Structural risk minimization: Cosmos — All that is, or was, or ever will be

Structural risk minimization

cosmos 17th May 2019 at 4:09pm

aka SRM

Structural risk minimization is an extension of Probably approximately correct learning, where

one partitions the Hypothesis class into a nested family of hypothesis classes $\mathcal{H} = \cup_i \mathcal{H}_i$ , where $\mathcal{H}_1 \subseteq \mathcal{H}_2 \subseteq ...$ (although I think it can be extended easily to the case where the subclasses are not nested)
One applies the weighted version of the Union bound to get a bound (on the Generalization error) that is universal over the classes, rather than uniform. Meaning, this is a bound that works with high probability probability simultaneously for functions in all the classes but the value of the bound is class-dependent.

I've sometimes in this wiki used SRM to refer to the weighted Union bound, abusing nomenclature a bit

One typically combines this with an algorithm that finds a hypothesis with the best bound on its error, which can imply making a tradeoff between the training error and the complexity of the class to which the bound belongs.

See here – A framework for structural risk minimization – chap 7 in Understanding Machine Learning by Shai and Shai

One can have agnostic or realizable versions of SRM bounds.

Training error-dependent VC dimension-based SRM generalization error bound

See here and here. See more at Growth function, and Agnostic learning, and here. I wonder how this bound quantitatively compares with standard training-error dependent bounds! At the very least, it allows putting a prior over training errors!
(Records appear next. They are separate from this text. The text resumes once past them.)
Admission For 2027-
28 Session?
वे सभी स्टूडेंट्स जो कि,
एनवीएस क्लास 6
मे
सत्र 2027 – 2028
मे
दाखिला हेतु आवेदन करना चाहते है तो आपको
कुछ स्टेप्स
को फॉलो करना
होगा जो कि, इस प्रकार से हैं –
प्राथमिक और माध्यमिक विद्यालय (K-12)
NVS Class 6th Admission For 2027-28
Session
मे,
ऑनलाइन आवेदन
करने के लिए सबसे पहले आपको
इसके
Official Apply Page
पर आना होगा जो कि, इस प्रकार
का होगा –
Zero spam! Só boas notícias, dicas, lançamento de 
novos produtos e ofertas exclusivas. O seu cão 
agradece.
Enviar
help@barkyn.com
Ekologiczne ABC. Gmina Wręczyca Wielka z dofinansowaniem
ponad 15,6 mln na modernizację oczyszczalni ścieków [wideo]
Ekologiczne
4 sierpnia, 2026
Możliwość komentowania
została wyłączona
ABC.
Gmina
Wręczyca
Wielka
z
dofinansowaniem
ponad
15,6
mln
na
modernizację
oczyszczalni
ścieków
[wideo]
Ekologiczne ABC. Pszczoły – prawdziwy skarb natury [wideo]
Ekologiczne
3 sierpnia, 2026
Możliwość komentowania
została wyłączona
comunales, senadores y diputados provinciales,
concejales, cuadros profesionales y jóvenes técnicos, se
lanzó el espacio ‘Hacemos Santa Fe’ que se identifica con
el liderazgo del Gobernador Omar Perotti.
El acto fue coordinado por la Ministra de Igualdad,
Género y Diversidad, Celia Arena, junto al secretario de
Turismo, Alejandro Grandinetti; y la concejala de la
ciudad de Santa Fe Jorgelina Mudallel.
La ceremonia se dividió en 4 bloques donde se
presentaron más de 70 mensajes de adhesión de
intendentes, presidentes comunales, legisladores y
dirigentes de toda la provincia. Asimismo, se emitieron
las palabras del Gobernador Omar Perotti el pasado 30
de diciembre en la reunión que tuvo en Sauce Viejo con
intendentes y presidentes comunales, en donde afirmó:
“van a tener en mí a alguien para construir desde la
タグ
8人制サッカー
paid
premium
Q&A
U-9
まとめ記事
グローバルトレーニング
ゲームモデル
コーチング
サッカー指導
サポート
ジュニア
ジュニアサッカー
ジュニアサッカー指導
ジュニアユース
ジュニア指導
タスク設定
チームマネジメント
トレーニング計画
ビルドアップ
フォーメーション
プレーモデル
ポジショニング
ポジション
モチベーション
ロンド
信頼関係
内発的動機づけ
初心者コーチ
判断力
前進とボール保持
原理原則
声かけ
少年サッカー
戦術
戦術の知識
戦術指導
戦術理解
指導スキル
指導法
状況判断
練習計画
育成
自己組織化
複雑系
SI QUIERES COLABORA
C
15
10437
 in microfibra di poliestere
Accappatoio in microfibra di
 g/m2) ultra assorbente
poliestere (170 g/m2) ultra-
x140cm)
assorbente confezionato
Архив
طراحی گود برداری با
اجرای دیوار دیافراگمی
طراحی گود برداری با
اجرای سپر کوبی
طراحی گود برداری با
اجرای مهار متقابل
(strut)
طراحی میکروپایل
The "unlukiness" framework

Structural Risk Minimization Over Data-Dependent Hierarchies. We address a shortcoming of the SRM method which Vapnik [48, p. 161] highlights: according to the SRM principle the structure has to be defined a priori before the training data appear.

One can ask the question if one can obtain better generalization error bounds by making the hierarchy of classes data-dependent.

See more at Introduction to supervised learning theory. SRM is a bound that is hypothesis-dependent, but is not explicitly data-dependent! One also has approaches like Rademacher complexity-based bounds, or Growth function-based bounds which are data-dependent, but not hypothesis-subclass, or hypothesis dependent. One can combine both Rademacher with SRM, to obtain hypothesis and data-dependent bounds, and this is what's done to obtain Margin-based generalization bounds (applied e.g. to Support vector machines). In fact, there are ways to obtain margin bounds using PAC-Bayes also, which is a general (and probably the tightest in most cases) method to obtain hypothesis and data-dependent bounds!

In here, Shawe-Taylor et al. propose the "unlukiness" framework as a general framework for hypothesis and data-dependent bounds. In fact, they later applied this to Bayesian-like algorithms where they showed that the Bayesian evidence works as a luckiness function which has the right property to obtain generalization bounds.

Apparently this was in fact a precuresor of McAllister's PAC-Bayes

they show that the function which measures the VC dimension of the set of hypotheses on the sample points is a valid (un)luckiness function. This leads to a bound on the generalization performance in terms of this measured dimension rather than the “worst case” bound which involves the VC dimension of the set of hypotheses over the whole input space.

Our approach can be interpreted as a general way of encoding our bias, or prior assumptions, and possibly taking advantage of them if they happen to be correct. In the case of the fixed hierarchy, we expect the target (or a close approximation to it) to be in a class with small . In the maximal separation case, we expect the target to be consistent with some classifying hyperplane that has a large separation from the examples. This corresponds to a collusion between the probability distribution and the target concept, which would be impossible to exploit in the standard PAC distribution-independent framework. If these assumptions happen to be correct for the training data, we can be confident we have an accurate hypothesis from a small data set (at the expense of some small penalty if they are incorrect)

This is as general as the general (KL divergence) version of PAC-Bayes, which allows the posterior, and thus the bound to depend on the inputs distributions. Actually the simpler Bayesian PAC-Bayes, also implicitly depends on the input-distribution. But in a less general way?

The Bayesian PAC-Bayes can't encode priors over the pair (function,data distribution), while the general one (and margin bounds also), implictly can! Interesting!

Some intuition for Agnostic structural risk minimization: I can either do really close to the best among a small set of expert, but they all do pretty badly anyways, or I can do somewhat worse than the best among a bigger set of experts, but as the best does significantly better, I will do better. This tradeoff is what structural risk minimization does.

Assuming realizability, SRM would just choose the smallest class that has zero training error, as that would give the best bound on generalization error!

What about the algorithm: Check the size of the training set, $m$ , and see what is the largest $H$ in the collection such that $m$ guarantees generalization gap smaller than $\epsilon$ . Then just do ERM with that $H$ ? Would that work for Nonuniform learnability?